Excerpted records:
####

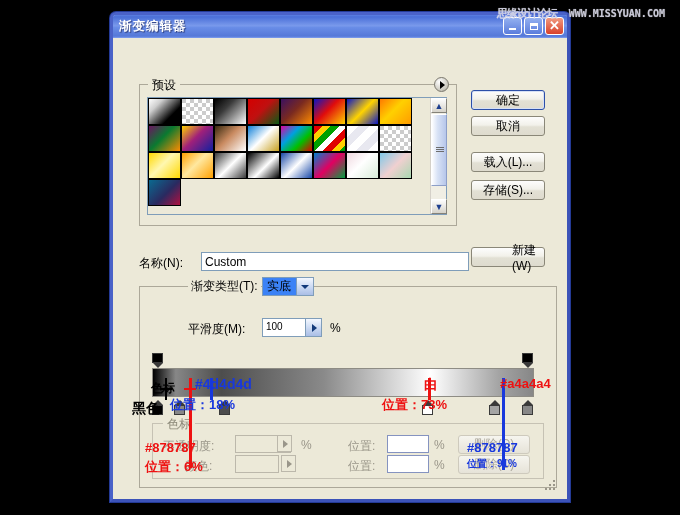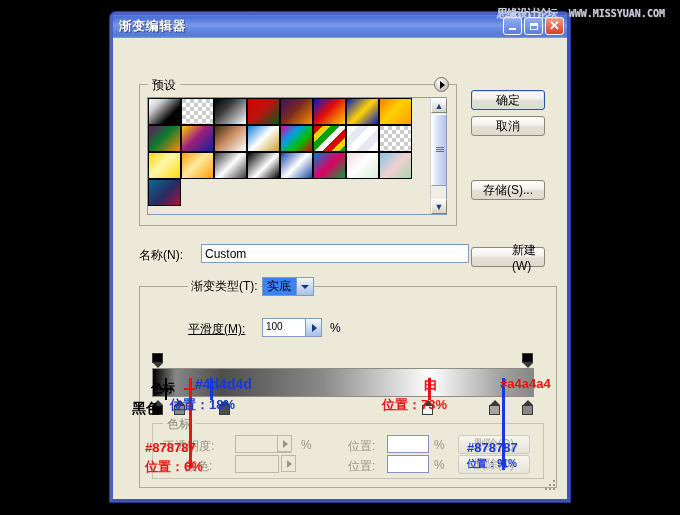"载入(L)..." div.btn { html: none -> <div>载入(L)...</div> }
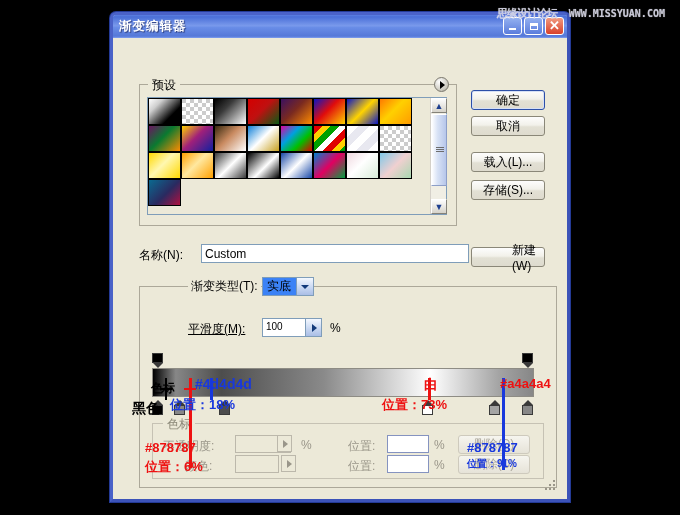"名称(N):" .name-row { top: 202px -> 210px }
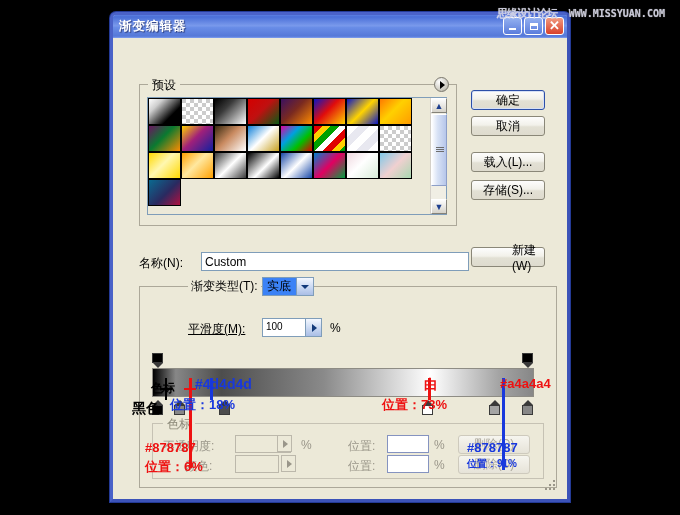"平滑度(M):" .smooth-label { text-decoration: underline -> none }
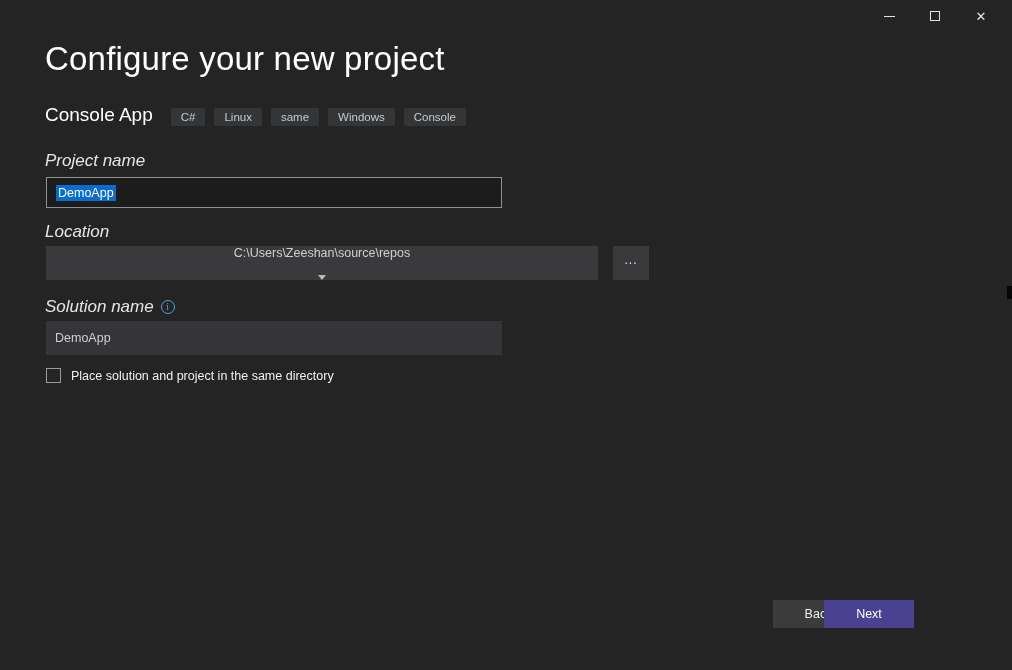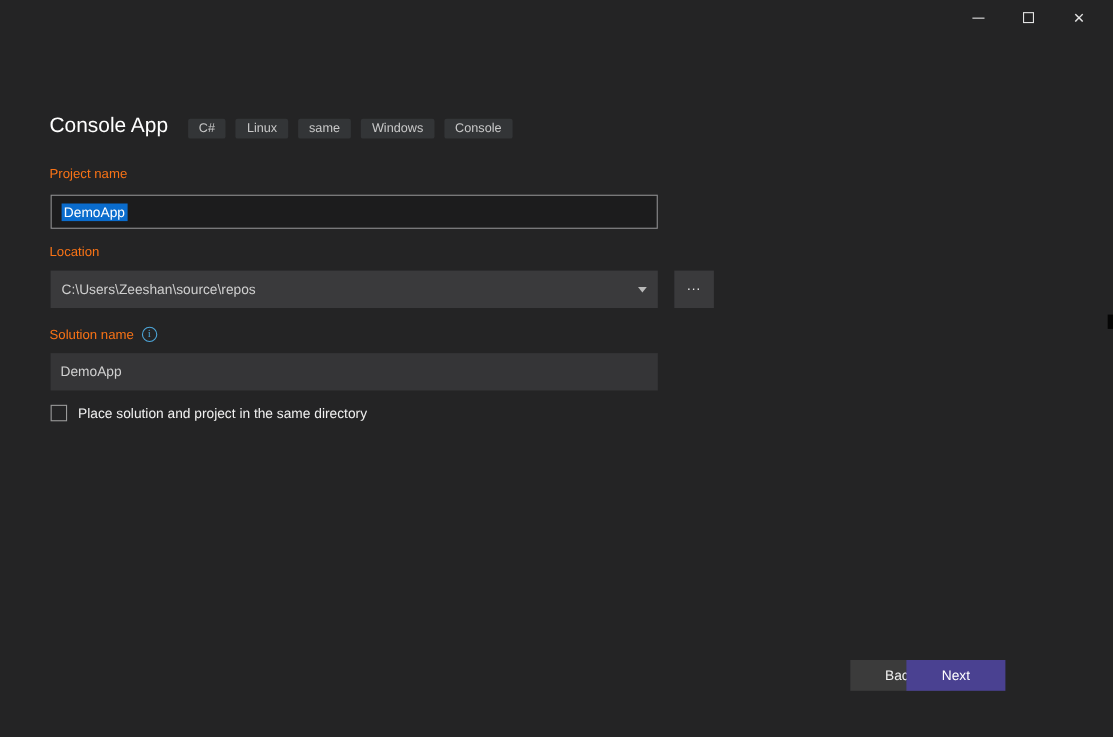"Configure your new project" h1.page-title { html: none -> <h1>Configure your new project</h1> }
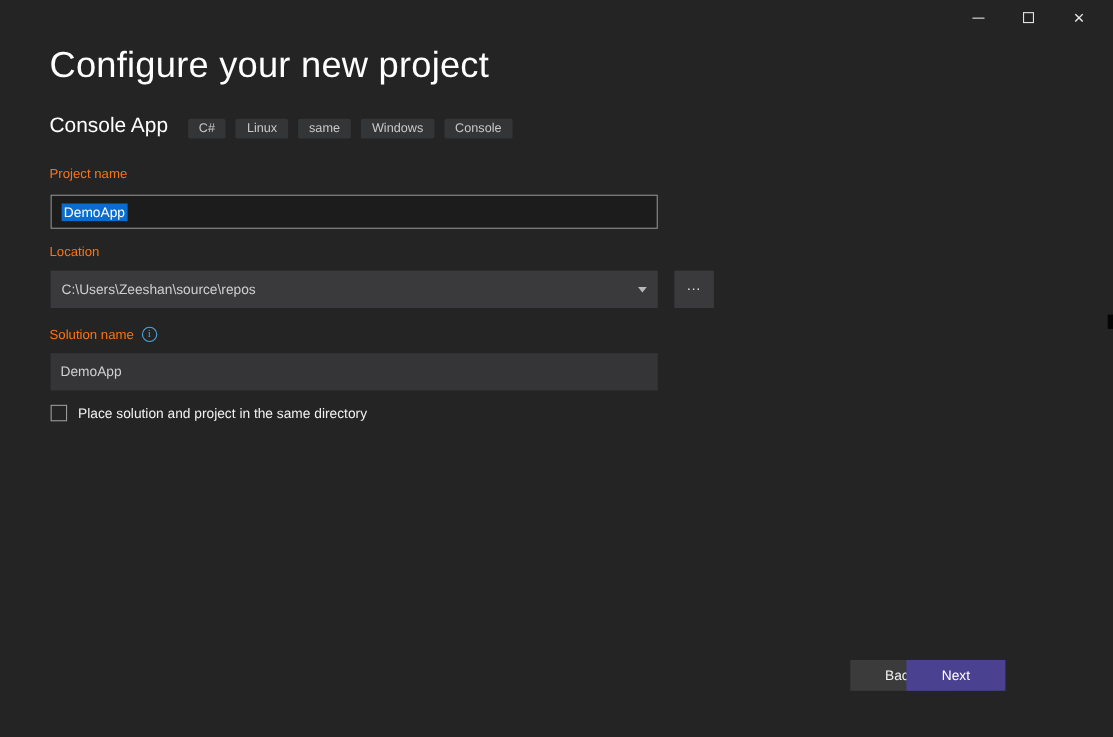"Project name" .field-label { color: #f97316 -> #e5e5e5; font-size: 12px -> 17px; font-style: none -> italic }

####

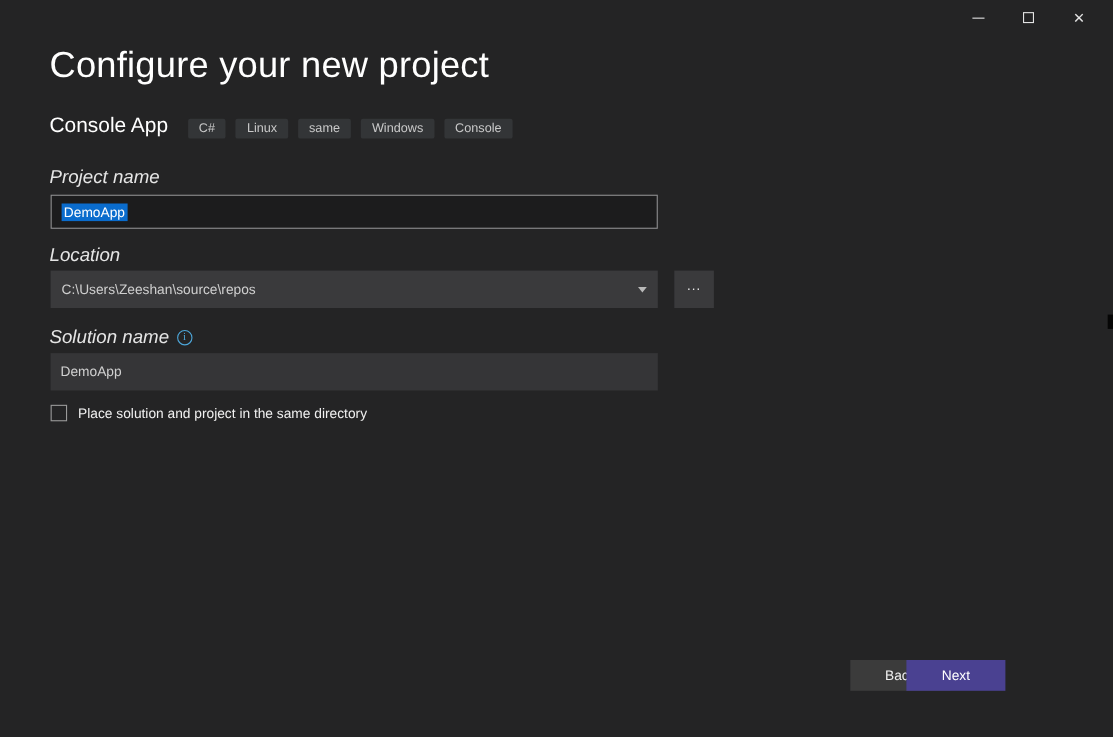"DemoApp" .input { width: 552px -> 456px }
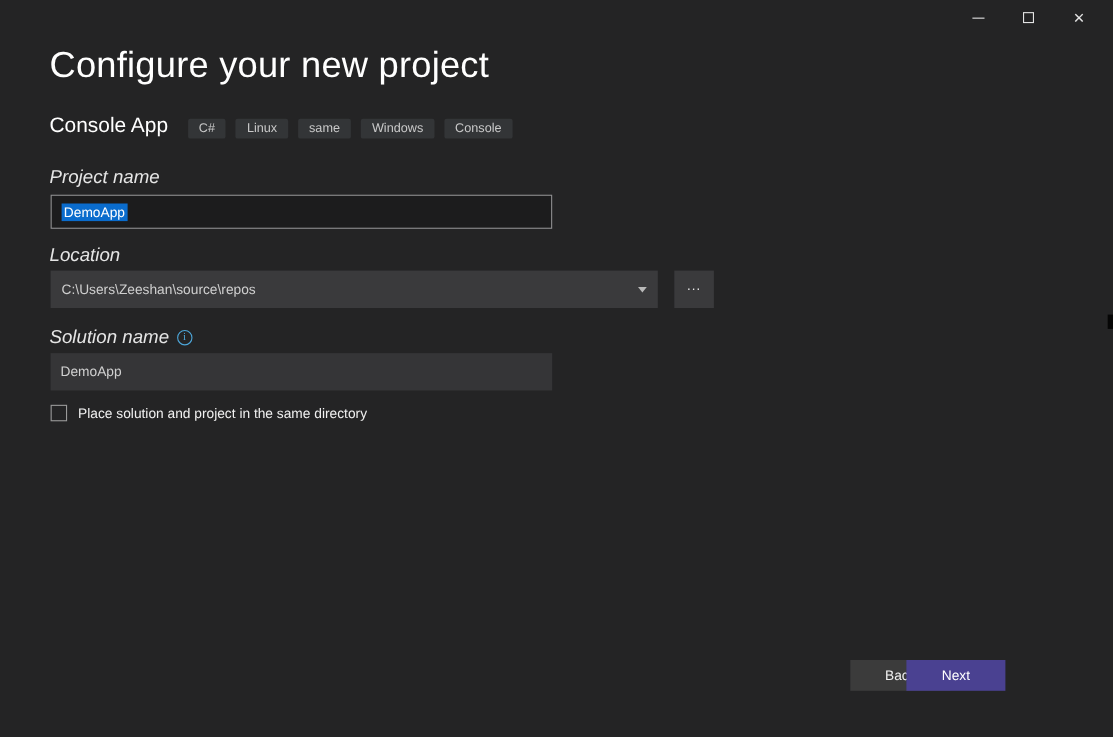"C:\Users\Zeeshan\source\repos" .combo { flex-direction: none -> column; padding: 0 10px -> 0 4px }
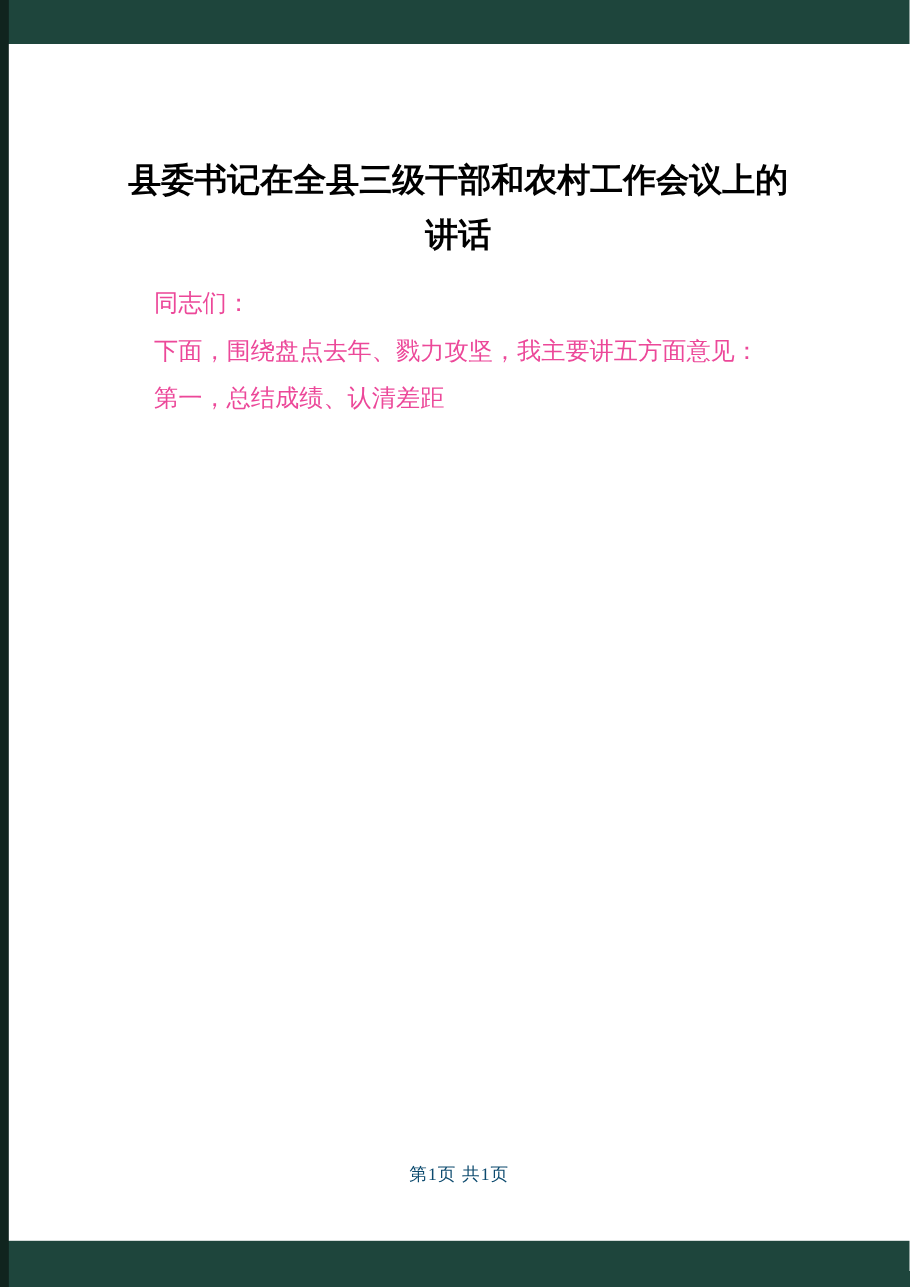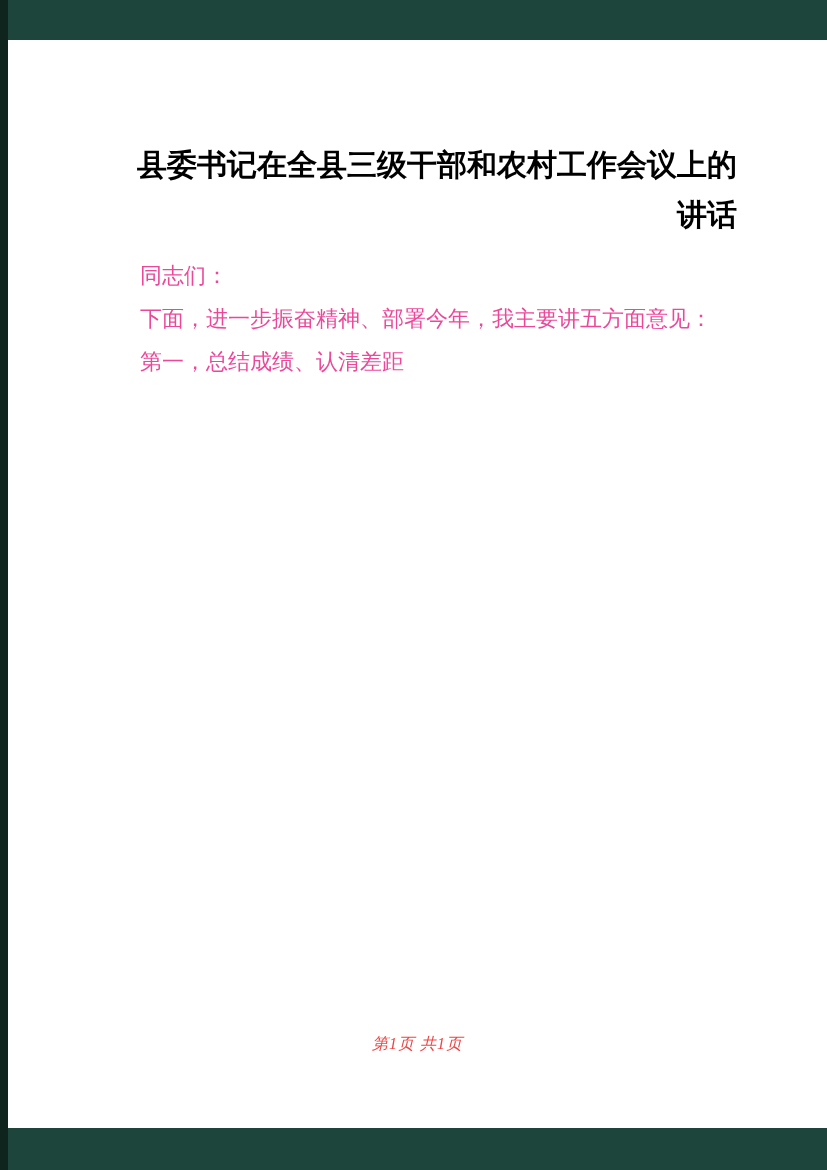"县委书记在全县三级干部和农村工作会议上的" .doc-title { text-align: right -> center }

####

Assignment: Would you please repeat only the lines above, beginning at the one that has "width: 552px ->" and stopping after the one that has "text-align: right ->", exactly and with no pictures?

Written solution:
"DemoApp" .input { width: 552px -> 456px }
"C:\Users\Zeeshan\source\repos" .combo { flex-direction: none -> column; padding: 0 10px -> 0 4px }
"县委书记在全县三级干部和农村工作会议上的" .doc-title { text-align: right -> center }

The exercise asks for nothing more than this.